== Estratto del testo

DISTINGUE IL NOSTRO PARTITO: La linea da Marx a Lenin alla fondazione dell’Internazionale comunista e del Partito Comunista d’Italia; alla lotta della sinistra comunista contro la degenerazione dell’Internazionale; contro la teoria del socialismo in un Paese solo e la controrivoluzione stalinista; al rifiuto dei fronti popolari e dei blocchi partigiani e nazionali; la dura opera del restauro della dottrina e dell’organo rivoluzionario a contatto con la classe operaia, fuori dal politicantismo personale ed elettoralesco.

La grandiosa epoca di sovvertimenti rivoluzionari aperta in Asia dalla Seconda Guerra Mondiale dura. Il gigantesco terremoto sociale che ha chiamato alla ribalta della storia centinaia di milioni di persone, appartenenti a diecine di nazioni e razze diverse, unite sotto il comune segno della rivolta all'imperialismo bianco, si prolunga in progressivi scuotimenti. La storia del mondo capitalista è ad una svolta, al di là della quale si intravedono convulsioni tremende, naufragi di secolari imperi coloniali fino a ieri dominanti sull'Europa e sul mondo. Sotterranee forze storiche rimaste assopite per millenni sono capaci di generare concentramenti di potenza industriale politica e militare finora sconosciuti. La stessa supremazia della razza bianca nel mondo, conseguita parallelamente allo sviluppo del capitalismo nell'Occidente, subisce profonde incrinature. Il fatto che alla Conferenza di Ginevra, i rappresentanti dei massimi poteri statali dell'imperialismo abbiano dovuto trattare con una potenza, la Cina, che fino a venti anni fa era una passiva pedina nelle mani delle cancellerie europee, dimostra che i padroni del mondo sono costretti a fare posto a nuove potenze. E che avverrà, allorché i nuovi Stati indipendenti dell'Asia, che possono disporre di ricchissime fonti di materie prime e di sterminate riserve di mano d'opera, avranno costruito formidabili apparati industriali e autonome macchine belliche?

====
== Voci fornite

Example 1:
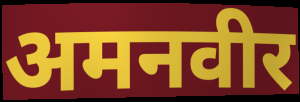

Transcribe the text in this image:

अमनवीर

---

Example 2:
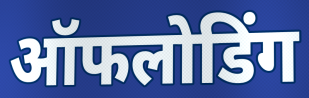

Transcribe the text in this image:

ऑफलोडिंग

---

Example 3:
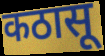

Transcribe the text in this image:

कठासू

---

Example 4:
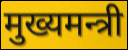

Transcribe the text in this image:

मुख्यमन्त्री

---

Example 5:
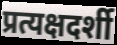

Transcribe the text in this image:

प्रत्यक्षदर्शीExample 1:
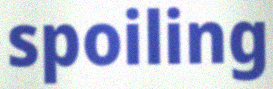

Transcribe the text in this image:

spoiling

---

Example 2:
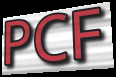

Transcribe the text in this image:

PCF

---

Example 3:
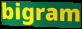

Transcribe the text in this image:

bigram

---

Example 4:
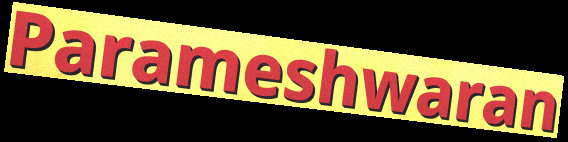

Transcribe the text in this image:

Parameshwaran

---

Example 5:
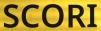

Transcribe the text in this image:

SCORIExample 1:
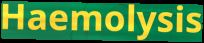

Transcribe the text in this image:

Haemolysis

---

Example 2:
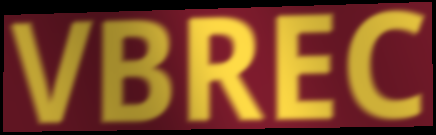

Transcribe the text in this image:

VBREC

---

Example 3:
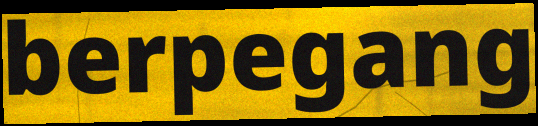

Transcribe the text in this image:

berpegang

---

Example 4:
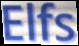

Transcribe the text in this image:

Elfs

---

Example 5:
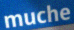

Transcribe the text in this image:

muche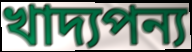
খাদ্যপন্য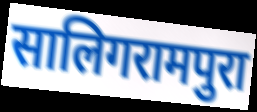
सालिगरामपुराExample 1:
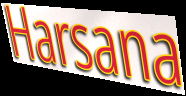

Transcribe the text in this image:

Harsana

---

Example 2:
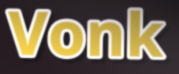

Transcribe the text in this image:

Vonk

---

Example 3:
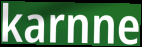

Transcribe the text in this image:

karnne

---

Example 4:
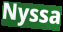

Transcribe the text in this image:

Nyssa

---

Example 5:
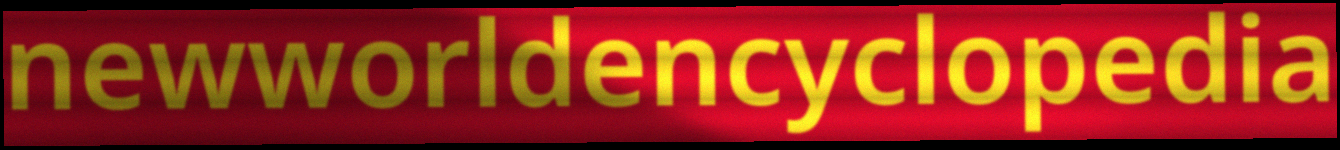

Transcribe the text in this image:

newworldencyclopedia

====
== Voci fornite

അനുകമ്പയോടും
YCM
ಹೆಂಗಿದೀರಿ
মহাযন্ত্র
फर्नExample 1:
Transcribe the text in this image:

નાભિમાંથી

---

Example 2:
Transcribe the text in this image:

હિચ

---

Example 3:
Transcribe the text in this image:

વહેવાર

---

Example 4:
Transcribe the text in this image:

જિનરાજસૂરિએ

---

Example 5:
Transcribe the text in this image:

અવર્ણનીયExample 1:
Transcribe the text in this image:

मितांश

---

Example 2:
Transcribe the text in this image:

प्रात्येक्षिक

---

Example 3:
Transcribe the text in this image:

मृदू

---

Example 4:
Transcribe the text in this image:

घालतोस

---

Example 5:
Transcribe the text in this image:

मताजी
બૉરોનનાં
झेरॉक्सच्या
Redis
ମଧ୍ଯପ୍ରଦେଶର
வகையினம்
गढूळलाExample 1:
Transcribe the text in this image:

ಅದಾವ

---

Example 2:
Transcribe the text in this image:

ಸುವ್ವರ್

====
== Voci fornite

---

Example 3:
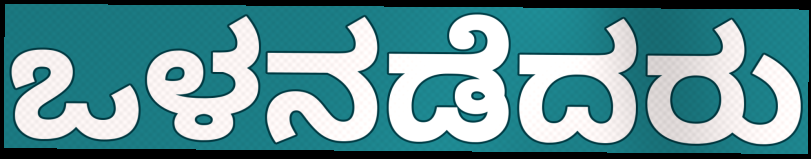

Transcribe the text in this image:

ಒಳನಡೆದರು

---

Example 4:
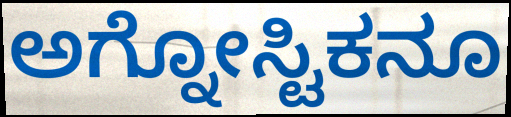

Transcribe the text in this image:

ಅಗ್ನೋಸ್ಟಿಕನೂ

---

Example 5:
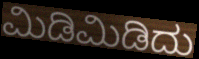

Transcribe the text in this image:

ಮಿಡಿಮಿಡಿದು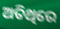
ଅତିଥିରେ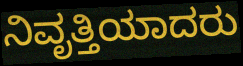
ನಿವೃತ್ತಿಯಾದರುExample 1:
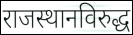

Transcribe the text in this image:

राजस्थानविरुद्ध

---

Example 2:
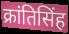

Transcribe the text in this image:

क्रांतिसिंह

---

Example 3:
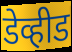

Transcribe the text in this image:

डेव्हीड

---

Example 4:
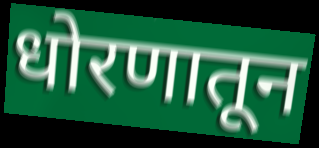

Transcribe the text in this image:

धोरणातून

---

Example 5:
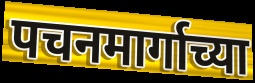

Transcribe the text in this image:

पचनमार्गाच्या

====

Si stabilisca se ciascuna delle seguenti affermazioni concorda con il brano, rispondendo sì o no e citando le parole del brano che lo decidono: (a) l'epoca di sovvertimenti rivoluzionari in Asia è stata aperta dalla Prima Guerra Mondiale; (b) alla Conferenza di Ginevra i rappresentanti dell'imperialismo hanno dovuto trattare con la Cina; (c) la Cina era una passiva pedina nelle mani delle cancellerie europee fino a cinquant'anni prima.

Risposta.
(a) No: "aperta in Asia dalla Seconda Guerra Mondiale".
(b) Sì: "i rappresentanti dei massimi poteri statali dell'imperialismo abbiano dovuto trattare con una potenza, la Cina".
(c) No: "fino a venti anni fa era una passiva pedina nelle mani delle cancellerie europee".